● What needs to be done
Could you print every entry below exactly as given?

● Supplied information
__________

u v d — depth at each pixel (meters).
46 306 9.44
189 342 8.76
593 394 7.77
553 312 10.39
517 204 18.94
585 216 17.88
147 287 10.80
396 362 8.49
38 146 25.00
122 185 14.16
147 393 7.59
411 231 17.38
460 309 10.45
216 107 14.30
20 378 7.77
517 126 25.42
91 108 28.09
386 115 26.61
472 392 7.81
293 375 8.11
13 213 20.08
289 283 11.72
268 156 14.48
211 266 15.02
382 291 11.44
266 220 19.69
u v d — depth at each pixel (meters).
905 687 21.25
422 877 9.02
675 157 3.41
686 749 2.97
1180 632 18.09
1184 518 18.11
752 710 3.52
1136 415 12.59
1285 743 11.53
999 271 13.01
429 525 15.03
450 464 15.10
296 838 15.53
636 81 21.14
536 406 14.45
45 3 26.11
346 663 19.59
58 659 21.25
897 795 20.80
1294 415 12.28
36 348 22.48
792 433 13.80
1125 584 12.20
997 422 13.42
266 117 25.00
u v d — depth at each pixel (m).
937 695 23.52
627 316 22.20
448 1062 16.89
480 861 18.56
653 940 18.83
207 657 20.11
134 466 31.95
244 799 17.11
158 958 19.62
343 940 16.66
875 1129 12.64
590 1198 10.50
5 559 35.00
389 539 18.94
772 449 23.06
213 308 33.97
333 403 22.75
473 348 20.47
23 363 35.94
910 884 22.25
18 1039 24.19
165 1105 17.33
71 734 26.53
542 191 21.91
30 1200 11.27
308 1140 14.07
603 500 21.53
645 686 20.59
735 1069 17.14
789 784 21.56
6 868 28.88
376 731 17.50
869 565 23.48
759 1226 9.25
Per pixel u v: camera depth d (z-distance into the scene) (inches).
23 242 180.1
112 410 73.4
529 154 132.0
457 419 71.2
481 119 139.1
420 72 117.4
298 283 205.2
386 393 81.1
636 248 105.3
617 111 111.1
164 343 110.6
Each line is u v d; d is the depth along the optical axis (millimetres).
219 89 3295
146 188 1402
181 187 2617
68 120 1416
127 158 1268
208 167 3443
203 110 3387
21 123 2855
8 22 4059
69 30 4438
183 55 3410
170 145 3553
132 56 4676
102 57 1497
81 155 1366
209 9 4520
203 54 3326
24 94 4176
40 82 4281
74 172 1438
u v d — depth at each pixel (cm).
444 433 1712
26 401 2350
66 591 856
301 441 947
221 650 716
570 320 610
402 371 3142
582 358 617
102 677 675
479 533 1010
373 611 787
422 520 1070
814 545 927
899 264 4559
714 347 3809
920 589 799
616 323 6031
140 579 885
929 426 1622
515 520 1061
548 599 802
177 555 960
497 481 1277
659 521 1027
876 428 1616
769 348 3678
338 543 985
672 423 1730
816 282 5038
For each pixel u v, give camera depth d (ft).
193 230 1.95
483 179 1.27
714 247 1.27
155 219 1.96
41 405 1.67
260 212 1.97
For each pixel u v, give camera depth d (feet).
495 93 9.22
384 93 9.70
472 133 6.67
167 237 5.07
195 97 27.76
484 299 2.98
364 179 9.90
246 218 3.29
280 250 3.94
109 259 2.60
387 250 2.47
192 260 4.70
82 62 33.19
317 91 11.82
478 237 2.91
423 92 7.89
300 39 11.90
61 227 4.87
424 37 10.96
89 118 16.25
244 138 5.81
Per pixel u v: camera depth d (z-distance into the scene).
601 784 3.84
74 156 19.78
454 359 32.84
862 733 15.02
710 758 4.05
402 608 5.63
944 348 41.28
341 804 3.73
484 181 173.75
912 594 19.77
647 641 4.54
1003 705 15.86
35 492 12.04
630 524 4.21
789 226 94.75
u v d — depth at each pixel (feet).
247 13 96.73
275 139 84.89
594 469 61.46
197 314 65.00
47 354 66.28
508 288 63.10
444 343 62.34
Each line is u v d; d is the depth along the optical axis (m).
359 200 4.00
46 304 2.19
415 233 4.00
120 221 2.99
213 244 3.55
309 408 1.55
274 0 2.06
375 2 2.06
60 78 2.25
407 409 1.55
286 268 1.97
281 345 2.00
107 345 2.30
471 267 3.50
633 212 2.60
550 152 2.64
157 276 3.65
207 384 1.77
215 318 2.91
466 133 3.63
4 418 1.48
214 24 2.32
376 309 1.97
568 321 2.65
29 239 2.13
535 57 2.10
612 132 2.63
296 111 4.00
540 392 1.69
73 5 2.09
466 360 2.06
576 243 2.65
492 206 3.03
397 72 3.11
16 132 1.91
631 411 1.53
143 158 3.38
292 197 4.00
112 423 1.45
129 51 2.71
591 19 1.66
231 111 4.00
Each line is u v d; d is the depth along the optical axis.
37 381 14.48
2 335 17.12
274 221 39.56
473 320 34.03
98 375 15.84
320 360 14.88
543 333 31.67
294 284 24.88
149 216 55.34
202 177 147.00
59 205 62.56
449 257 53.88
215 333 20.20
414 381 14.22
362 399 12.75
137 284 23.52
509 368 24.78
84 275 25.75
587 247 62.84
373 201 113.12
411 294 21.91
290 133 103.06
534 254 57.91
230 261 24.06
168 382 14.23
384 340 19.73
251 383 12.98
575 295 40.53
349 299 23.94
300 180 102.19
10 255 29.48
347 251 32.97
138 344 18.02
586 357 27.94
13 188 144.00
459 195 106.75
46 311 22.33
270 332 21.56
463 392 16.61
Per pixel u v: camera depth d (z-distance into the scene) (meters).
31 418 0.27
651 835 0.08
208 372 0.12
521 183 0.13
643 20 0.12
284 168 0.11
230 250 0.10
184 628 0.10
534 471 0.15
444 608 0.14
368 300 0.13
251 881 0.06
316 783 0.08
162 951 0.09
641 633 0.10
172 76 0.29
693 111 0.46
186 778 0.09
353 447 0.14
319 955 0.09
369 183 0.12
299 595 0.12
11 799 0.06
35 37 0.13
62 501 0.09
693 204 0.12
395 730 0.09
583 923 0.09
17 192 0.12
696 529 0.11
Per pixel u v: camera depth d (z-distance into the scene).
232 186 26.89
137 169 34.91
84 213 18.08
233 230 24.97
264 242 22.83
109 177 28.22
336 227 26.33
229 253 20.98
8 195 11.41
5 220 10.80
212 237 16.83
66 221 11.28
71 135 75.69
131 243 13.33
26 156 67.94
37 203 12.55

__________

● The completed task
u v d — depth at each pixel (meters).
46 306 9.44
189 342 8.76
593 394 7.77
553 312 10.39
517 204 18.94
585 216 17.88
147 287 10.80
396 362 8.49
38 146 25.00
122 185 14.16
147 393 7.59
411 231 17.38
460 309 10.45
216 107 14.30
20 378 7.77
517 126 25.42
91 108 28.09
386 115 26.61
472 392 7.81
293 375 8.11
13 213 20.08
289 283 11.72
268 156 14.48
211 266 15.02
382 291 11.44
266 220 19.69
u v d — depth at each pixel (meters).
905 687 21.25
422 877 9.02
675 157 3.41
686 749 2.97
1180 632 18.09
1184 518 18.11
752 710 3.52
1136 415 12.59
1285 743 11.53
999 271 13.01
429 525 15.03
450 464 15.10
296 838 15.53
636 81 21.14
536 406 14.45
45 3 26.11
346 663 19.59
58 659 21.25
897 795 20.80
1294 415 12.28
36 348 22.48
792 433 13.80
1125 584 12.20
997 422 13.42
266 117 25.00
u v d — depth at each pixel (m).
937 695 23.52
627 316 22.20
448 1062 16.89
480 861 18.56
653 940 18.83
207 657 20.11
134 466 31.95
244 799 17.11
158 958 19.62
343 940 16.66
875 1129 12.64
590 1198 10.50
5 559 35.00
389 539 18.94
772 449 23.06
213 308 33.97
333 403 22.75
473 348 20.47
23 363 35.94
910 884 22.25
18 1039 24.19
165 1105 17.33
71 734 26.53
542 191 21.91
30 1200 11.27
308 1140 14.07
603 500 21.53
645 686 20.59
735 1069 17.14
789 784 21.56
6 868 28.88
376 731 17.50
869 565 23.48
759 1226 9.25
Per pixel u v: camera depth d (z-distance into the scene) (inches).
23 242 180.1
112 410 73.4
529 154 132.0
457 419 71.2
481 119 139.1
420 72 117.4
298 283 205.2
386 393 81.1
636 248 105.3
617 111 111.1
164 343 110.6
Each line is u v d; d is the depth along the optical axis (millimetres).
219 89 3295
146 188 1402
181 187 2617
68 120 1416
127 158 1268
208 167 3443
203 110 3387
21 123 2855
8 22 4059
69 30 4438
183 55 3410
170 145 3553
132 56 4676
102 57 1497
81 155 1366
209 9 4520
203 54 3326
24 94 4176
40 82 4281
74 172 1438
u v d — depth at each pixel (cm).
444 433 1712
26 401 2350
66 591 856
301 441 947
221 650 716
570 320 610
402 371 3142
582 358 617
102 677 675
479 533 1010
373 611 787
422 520 1070
814 545 927
899 264 4559
714 347 3809
920 589 799
616 323 6031
140 579 885
929 426 1622
515 520 1061
548 599 802
177 555 960
497 481 1277
659 521 1027
876 428 1616
769 348 3678
338 543 985
672 423 1730
816 282 5038
For each pixel u v, give camera depth d (ft).
193 230 1.95
483 179 1.27
714 247 1.27
155 219 1.96
41 405 1.67
260 212 1.97
For each pixel u v, give camera depth d (feet).
495 93 9.22
384 93 9.70
472 133 6.67
167 237 5.07
195 97 27.76
484 299 2.98
364 179 9.90
246 218 3.29
280 250 3.94
109 259 2.60
387 250 2.47
192 260 4.70
82 62 33.19
317 91 11.82
478 237 2.91
423 92 7.89
300 39 11.90
61 227 4.87
424 37 10.96
89 118 16.25
244 138 5.81
Per pixel u v: camera depth d (z-distance into the scene).
601 784 3.84
74 156 19.78
454 359 32.84
862 733 15.02
710 758 4.05
402 608 5.63
944 348 41.28
341 804 3.73
484 181 173.75
912 594 19.77
647 641 4.54
1003 705 15.86
35 492 12.04
630 524 4.21
789 226 94.75
u v d — depth at each pixel (feet).
247 13 96.73
275 139 84.89
594 469 61.46
197 314 65.00
47 354 66.28
508 288 63.10
444 343 62.34
Each line is u v d; d is the depth along the optical axis (m).
359 200 4.00
46 304 2.19
415 233 4.00
120 221 2.99
213 244 3.55
309 408 1.55
274 0 2.06
375 2 2.06
60 78 2.25
407 409 1.55
286 268 1.97
281 345 2.00
107 345 2.30
471 267 3.50
633 212 2.60
550 152 2.64
157 276 3.65
207 384 1.77
215 318 2.91
466 133 3.63
4 418 1.48
214 24 2.32
376 309 1.97
568 321 2.65
29 239 2.13
535 57 2.10
612 132 2.63
296 111 4.00
540 392 1.69
73 5 2.09
466 360 2.06
576 243 2.65
492 206 3.03
397 72 3.11
16 132 1.91
631 411 1.53
143 158 3.38
292 197 4.00
112 423 1.45
129 51 2.71
591 19 1.66
231 111 4.00
Each line is u v d; d is the depth along the optical axis.
37 381 14.48
2 335 17.12
274 221 39.56
473 320 34.03
98 375 15.84
320 360 14.88
543 333 31.67
294 284 24.88
149 216 55.34
202 177 147.00
59 205 62.56
449 257 53.88
215 333 20.20
414 381 14.22
362 399 12.75
137 284 23.52
509 368 24.78
84 275 25.75
587 247 62.84
373 201 113.12
411 294 21.91
290 133 103.06
534 254 57.91
230 261 24.06
168 382 14.23
384 340 19.73
251 383 12.98
575 295 40.53
349 299 23.94
300 180 102.19
10 255 29.48
347 251 32.97
138 344 18.02
586 357 27.94
13 188 144.00
459 195 106.75
46 311 22.33
270 332 21.56
463 392 16.61
Per pixel u v: camera depth d (z-distance into the scene) (meters).
31 418 0.27
651 835 0.08
208 372 0.12
521 183 0.13
643 20 0.12
284 168 0.11
230 250 0.10
184 628 0.10
534 471 0.15
444 608 0.14
368 300 0.13
251 881 0.06
316 783 0.08
162 951 0.09
641 633 0.10
172 76 0.29
693 111 0.46
186 778 0.09
353 447 0.14
319 955 0.09
369 183 0.12
299 595 0.12
11 799 0.06
35 37 0.13
62 501 0.09
693 204 0.12
395 730 0.09
583 923 0.09
17 192 0.12
696 529 0.11
Per pixel u v: camera depth d (z-distance into the scene).
232 186 26.89
137 169 34.91
84 213 18.08
233 230 24.97
264 242 22.83
109 177 28.22
336 227 26.33
229 253 20.98
8 195 11.41
5 220 10.80
212 237 16.83
66 221 11.28
71 135 75.69
131 243 13.33
26 156 67.94
37 203 12.55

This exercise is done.